Bis 1890 bestimmte B. als Reichskanzler, Vorsitzender des Bundesrates, preußischer Ministerpräsident und Außenminister die deutsche Politik entscheidend mit. Seine Außenpolitik war von Weitsicht, Pragmatismus und realpolitischer Einschätzung geprägt und auf Ausgleich bedacht. Um einen Krieg in der Mitte Europas zu vermeiden bzw. Deutschland nicht in einen Zweifrontenkrieg hineinzuziehen, entwickelte er ein kompliziertes Bündnissystem (Dreikaiserabkommen 1873 bis 1881, Zweibund 1879 bis 1918, Dreikaiserbündnis 1881 bis 1887, Dreibund 1882 bis 1914, Rückversicherungsvertrag mit Russland 1887 bis 1890), in dem Deutschland jeweils als Vermittler bzw. Bündnispartner auftrat und Frankreich eine isolierte Stellung zukam. Innenpolitisch setzte B. auf die Stärkung des preußisch-konservativen Profils des Reiches. Dazu gehörten zum Beispiel ab 1871 das Vorgehen gegen den politischen Katholizismus im Kulturkampf (u. a. Verbot politischer Predigten, Einführung staatlicher Schulaufsicht, Verbot des Jesuitenordens, Einführung der Zivilehe), der Kampf gegen die erstarkende Sozialdemokratie (Sozialistengesetz 1878 bis 1890) und das Zusammengehen von ostelbischen Junkern mit der Schwerindustrie in der Schutzzollpolitik (1879). Um die Arbeiterschaft, die sich durch das Sozialistengesetz vom Staat entfremdet hatte, wieder dem Staat anzunähern, führte B. die weltweit als vorbildlich geltende Sozialgesetzgebung ein: 1883 die Krankenversicherung, 1884 die Unfallversicherung, 1889 die Alters- und Invalidenversicherung. Doch gelang es B. weder mit dem repressiven Sozialistengesetz noch mit dem fortschrittlichen Sozialversicherungssystem, die Sozialdemokratie zu schwächen. Sie stieg bei den Reichstagswahlen 1890 zur stärksten Partei auf. Meinungsverschiedenheiten B.s mit dem seit 1888 regierenden Kaiser Wilhelm II. (1859-1941) führten 1890 zu seinem Ausscheiden aus der Politik. Zu dieser Zeit war er längst zum Mythos geworden. Die  1. Auflage seiner Erinnerungen mit 300 000 Exemplaren war bereits in seinem Todesjahr vergriffen. Dem „bedeutendsten Staatmann der deutschen Geschichte“ (Winkler) widerfuhren zahlreiche Ehrungen zu Lebzeiten und nach seinem Tod. Die Stadt Magdeburg verlieh ihm anlässlich seines 60. Geburtstages 1875 das Ehrenbürgerrecht, benannte später eine Straße sowie eine Schule nach ihm und widmete ihm ein gewaltiges Denkmal auf dem Scharnhorstplatz (heute Friedensplatz). Nach dem Zweiten Weltkrieg verschwand sein Name aus dem Stadtbild.

• • •

Nimm den Text über die Politik des Reichskanzlers B. wieder auf und schreibe ihn im Anschluss an seinen letzten Satz weiter.

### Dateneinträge

• • •

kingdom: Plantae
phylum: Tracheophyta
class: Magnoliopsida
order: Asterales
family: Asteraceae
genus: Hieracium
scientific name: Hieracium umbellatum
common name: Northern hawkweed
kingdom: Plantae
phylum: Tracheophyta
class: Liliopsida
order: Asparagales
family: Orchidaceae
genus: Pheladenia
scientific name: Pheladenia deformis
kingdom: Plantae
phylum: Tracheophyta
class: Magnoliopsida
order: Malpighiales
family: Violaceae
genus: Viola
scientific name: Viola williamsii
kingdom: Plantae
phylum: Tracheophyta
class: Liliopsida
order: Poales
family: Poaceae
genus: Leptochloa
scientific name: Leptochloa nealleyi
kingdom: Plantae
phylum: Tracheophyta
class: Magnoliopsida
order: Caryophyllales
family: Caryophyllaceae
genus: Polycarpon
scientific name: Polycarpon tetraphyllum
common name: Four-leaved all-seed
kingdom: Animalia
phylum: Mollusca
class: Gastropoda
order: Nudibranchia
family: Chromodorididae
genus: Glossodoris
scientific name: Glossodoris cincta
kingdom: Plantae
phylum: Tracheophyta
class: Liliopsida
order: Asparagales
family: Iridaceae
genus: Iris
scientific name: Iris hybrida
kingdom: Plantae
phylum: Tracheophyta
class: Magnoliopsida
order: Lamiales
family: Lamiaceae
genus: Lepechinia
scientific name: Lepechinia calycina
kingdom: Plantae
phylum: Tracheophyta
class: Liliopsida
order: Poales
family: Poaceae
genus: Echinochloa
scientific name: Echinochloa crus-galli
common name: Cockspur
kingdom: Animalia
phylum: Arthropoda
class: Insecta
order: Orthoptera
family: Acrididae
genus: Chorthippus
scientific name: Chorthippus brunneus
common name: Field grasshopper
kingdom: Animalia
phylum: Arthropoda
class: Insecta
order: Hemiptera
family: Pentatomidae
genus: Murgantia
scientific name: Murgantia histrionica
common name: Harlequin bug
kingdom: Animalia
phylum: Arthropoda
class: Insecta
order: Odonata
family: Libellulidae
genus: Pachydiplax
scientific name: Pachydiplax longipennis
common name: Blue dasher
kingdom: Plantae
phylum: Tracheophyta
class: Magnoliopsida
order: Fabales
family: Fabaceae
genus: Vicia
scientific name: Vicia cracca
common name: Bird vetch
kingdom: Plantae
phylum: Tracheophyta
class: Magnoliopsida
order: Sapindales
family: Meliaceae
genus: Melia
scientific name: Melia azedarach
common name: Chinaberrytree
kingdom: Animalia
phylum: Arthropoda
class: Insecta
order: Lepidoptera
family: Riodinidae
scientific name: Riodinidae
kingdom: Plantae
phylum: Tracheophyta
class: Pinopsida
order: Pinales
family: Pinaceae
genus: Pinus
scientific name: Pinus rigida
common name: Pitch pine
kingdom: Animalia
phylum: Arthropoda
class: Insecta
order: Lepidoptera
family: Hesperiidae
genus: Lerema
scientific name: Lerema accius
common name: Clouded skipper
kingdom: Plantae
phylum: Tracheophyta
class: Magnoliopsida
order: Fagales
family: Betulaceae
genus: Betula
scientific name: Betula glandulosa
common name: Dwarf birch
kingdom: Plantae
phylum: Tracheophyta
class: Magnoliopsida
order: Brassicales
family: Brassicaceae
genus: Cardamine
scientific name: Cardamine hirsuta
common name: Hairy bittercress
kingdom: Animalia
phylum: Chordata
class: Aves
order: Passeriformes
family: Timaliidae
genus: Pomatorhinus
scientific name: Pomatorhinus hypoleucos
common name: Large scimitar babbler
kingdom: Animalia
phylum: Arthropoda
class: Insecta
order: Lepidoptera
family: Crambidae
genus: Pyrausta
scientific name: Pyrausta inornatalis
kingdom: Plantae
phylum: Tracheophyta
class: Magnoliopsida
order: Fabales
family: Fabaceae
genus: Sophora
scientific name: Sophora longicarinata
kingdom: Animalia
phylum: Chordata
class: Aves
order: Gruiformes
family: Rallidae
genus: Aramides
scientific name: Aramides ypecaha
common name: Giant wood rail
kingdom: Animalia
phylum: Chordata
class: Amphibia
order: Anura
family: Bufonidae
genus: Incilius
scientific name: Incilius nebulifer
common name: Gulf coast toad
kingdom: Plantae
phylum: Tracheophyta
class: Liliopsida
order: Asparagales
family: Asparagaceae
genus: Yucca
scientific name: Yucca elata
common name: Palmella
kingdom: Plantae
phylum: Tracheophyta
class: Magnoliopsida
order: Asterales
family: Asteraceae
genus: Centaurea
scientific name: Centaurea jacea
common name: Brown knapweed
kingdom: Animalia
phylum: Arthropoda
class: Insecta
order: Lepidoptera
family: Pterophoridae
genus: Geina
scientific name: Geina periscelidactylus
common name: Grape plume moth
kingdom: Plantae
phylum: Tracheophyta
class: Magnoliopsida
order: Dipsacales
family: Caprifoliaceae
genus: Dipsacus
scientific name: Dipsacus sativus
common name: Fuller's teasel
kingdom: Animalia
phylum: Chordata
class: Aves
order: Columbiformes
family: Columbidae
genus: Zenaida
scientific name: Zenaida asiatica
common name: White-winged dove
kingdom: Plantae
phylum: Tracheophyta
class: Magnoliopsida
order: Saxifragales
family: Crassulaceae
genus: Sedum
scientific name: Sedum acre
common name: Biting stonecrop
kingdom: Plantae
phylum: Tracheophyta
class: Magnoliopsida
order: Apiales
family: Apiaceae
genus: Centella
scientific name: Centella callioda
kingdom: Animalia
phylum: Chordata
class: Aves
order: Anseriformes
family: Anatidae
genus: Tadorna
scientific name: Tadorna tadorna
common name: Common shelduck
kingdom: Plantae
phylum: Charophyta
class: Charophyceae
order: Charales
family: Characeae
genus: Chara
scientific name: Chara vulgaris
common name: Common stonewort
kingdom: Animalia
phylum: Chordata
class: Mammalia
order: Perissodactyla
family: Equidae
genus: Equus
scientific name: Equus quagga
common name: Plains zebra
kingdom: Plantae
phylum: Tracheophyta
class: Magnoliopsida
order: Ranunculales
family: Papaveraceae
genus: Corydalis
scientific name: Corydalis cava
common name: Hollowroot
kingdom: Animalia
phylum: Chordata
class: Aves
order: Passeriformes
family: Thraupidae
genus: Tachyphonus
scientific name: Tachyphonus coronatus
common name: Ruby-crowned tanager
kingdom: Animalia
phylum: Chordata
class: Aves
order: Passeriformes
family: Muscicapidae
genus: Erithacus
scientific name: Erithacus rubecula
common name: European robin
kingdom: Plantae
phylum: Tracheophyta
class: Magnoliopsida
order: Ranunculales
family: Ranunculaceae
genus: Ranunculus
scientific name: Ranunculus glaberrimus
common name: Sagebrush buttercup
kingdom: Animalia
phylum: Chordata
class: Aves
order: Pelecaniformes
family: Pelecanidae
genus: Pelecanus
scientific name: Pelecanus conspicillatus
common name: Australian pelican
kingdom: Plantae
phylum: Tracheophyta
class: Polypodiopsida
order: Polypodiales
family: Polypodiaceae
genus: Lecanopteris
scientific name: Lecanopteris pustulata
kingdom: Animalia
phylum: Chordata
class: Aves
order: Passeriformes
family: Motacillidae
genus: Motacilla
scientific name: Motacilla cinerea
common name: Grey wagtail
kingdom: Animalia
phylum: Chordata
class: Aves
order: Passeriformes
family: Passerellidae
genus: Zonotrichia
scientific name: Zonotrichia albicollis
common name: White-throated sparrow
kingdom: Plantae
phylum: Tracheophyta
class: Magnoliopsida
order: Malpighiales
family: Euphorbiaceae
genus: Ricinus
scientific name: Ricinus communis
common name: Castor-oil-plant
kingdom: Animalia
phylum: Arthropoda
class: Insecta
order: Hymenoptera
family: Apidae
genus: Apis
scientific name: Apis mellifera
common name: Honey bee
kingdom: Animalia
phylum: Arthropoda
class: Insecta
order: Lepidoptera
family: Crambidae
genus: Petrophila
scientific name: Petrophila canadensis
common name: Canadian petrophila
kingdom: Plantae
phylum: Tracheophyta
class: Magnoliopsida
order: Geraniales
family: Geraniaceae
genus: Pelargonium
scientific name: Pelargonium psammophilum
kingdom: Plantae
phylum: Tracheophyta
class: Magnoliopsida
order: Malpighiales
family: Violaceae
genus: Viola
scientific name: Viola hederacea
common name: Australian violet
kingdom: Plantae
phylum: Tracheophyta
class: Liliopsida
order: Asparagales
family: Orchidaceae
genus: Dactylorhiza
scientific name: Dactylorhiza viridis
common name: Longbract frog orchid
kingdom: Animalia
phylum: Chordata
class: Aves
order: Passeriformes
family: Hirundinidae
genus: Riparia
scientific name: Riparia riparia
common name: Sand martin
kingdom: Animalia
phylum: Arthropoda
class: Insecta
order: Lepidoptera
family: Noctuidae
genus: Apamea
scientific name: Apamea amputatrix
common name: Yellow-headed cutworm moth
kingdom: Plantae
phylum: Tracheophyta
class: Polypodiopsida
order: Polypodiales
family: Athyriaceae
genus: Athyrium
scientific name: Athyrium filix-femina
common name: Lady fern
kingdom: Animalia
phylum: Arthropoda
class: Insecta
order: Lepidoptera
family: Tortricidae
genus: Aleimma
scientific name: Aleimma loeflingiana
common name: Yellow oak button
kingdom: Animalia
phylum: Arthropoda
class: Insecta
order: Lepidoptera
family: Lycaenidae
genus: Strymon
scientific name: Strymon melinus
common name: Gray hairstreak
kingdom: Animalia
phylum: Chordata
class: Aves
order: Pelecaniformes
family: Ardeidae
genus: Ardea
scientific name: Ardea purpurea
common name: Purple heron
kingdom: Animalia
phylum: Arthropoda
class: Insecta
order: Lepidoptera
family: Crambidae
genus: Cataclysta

• • •

### Ergebnis der Aufgabe
Winkler, Heinrich August: Ein Junker als Revolutionär. Zum 100. Todestag Otto von Bismarcks, in: ders.: Auf ewig in Hitlers Schatten? Über die Deutschen und ihre Geschichte, München 2007, S. 25-32; Heinrich, Guido/Schandera, Gunter: Magdeburger Biographisches Lexikon 19. und 20. Jahrhundert, Magdeburg 2002;
http://de.wikipedia.org/wiki/Otto_von_Bismarck.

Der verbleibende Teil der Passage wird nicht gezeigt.